Alternately, you might want to use two-part epoxy putty, like the one pictured by Two Little Fishies. You mix it in your hand until it is uniform in color, press it to the LR and form it around the base of your frag. This stuff will make your skimmer overflow, so turn it off for a while, or just use a little bit each day instead of one monster session of epoxying. Another two part epoxy I use is by DD, and here's the product review: http://melevsreef.com/articles/d-d-aquascape-putty
Here are the tools I use to cut corals, or to pry them off the LR. These work with all kinds of corals, including mushrooms. They came from Premium Aquatics.
The dental tools came from my dentist. I just asked for some old stuff they no longer use but still have in a drawer. I prefer stuff like the middle one you see. I've found similar at Harbor Freight.
The cutting wheel I use on the Dremel. I got this one from Ebay, as we did a group buy and ordered 40 wheels and the shank that holds it. They are pretty cheap. The one drawback is that they don't cut deeply because once you've hit the central shaft, you no longer can penetrate the coral. Radius matters.
The tile cutting saw blade made for RotoZip would work much better depth-wise, because the blade was 2.5 or 3" in diameter. But with a larger blade, you end up having to work out in the open. You lose the precision of being able to cut in a nitch area.
Anthony Calfo demonstrated using a $50 fisher-price tile cutting wet saw at our Next Wave conference. He sliced right through favias and acans and it didn't take long at all.

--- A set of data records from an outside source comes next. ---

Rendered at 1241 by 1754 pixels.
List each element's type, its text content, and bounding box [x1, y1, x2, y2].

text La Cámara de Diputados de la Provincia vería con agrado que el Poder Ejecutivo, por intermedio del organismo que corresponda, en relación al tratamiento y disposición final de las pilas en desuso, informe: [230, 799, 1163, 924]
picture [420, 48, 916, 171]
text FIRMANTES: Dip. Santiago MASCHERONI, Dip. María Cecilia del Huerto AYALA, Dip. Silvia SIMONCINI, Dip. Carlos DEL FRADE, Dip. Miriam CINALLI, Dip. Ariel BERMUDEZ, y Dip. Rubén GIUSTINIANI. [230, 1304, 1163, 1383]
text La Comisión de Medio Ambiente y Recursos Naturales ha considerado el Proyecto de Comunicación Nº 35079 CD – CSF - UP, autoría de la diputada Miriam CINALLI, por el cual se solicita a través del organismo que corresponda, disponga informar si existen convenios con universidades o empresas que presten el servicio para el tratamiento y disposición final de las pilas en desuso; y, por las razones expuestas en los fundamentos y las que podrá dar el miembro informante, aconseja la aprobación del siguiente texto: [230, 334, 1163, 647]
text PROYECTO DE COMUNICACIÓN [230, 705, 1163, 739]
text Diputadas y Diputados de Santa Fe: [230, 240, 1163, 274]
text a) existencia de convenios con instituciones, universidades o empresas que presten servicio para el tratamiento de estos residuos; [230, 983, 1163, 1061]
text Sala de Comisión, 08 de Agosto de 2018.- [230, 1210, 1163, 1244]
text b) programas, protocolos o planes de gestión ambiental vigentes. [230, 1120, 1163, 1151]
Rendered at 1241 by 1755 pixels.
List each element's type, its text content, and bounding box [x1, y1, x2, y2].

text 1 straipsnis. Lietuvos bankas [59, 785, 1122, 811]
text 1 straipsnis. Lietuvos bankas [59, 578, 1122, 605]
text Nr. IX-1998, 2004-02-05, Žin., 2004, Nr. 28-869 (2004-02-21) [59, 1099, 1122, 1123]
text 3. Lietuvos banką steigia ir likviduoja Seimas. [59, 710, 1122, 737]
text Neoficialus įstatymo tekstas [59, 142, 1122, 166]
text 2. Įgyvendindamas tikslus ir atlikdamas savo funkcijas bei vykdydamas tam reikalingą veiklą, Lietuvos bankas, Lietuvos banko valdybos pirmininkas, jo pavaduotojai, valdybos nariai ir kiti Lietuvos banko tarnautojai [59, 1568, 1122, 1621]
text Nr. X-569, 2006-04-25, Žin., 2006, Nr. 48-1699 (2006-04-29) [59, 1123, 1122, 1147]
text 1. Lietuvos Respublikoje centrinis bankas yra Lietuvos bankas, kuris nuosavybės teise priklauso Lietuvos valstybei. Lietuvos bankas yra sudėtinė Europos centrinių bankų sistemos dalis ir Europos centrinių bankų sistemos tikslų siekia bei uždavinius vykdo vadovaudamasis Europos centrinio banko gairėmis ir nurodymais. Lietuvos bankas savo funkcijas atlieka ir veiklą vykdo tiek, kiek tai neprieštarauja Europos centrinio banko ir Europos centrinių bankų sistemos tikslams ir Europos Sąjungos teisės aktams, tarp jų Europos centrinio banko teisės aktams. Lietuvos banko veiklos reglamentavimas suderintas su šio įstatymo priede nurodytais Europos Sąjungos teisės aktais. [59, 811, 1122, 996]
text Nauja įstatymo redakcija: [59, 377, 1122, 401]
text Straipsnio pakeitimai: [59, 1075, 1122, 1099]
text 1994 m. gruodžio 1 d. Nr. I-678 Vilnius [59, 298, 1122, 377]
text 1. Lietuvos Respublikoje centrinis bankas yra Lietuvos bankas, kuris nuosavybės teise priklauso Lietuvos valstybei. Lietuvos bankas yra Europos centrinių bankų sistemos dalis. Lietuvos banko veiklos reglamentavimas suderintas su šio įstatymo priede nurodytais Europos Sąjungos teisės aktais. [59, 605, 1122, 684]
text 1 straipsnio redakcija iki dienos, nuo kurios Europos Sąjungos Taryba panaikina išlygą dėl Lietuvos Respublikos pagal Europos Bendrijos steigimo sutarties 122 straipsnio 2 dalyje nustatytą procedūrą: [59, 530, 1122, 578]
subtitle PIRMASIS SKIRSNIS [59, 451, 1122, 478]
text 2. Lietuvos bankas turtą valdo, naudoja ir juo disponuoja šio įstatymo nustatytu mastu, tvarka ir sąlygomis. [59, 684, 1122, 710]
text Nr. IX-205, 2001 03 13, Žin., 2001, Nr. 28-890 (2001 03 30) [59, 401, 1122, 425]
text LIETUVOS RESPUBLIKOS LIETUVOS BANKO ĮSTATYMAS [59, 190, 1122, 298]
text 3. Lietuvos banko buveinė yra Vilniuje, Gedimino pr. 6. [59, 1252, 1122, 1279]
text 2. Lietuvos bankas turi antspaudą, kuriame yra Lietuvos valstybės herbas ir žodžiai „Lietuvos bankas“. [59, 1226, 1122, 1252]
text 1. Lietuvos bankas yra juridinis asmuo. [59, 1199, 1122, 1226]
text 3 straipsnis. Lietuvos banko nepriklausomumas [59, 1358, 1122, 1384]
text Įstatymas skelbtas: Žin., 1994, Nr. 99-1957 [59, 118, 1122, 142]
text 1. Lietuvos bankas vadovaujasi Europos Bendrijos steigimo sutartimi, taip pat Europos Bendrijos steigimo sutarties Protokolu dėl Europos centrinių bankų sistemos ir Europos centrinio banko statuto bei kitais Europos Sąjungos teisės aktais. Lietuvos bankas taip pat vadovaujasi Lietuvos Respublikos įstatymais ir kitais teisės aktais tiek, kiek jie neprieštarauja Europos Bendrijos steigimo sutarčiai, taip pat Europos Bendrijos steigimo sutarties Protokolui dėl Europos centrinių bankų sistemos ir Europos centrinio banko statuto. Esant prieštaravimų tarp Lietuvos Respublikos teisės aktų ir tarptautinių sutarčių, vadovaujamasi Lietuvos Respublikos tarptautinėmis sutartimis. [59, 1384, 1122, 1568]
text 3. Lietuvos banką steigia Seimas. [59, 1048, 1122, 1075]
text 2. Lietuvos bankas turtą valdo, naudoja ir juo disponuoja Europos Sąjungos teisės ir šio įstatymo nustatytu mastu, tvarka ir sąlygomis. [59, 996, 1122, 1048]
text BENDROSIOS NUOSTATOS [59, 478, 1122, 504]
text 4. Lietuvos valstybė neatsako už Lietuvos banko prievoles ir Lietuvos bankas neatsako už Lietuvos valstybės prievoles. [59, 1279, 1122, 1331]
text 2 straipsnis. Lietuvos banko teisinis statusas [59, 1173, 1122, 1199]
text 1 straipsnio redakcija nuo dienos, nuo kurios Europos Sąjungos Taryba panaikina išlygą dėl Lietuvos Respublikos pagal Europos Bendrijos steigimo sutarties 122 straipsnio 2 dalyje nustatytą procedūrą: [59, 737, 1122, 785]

Pictured also are razor blades, toothpicks and rubberbands. These come in handy for trimming stuff and securing fraglets. Having all this stuff in one spot will make your fragging sessions easier to manage, so gather up all your tools and pieces and keep them in a carrying case. Lastly, I have a small bucket filled with frag plugs, frag disks and small bits of rock rubble to select from.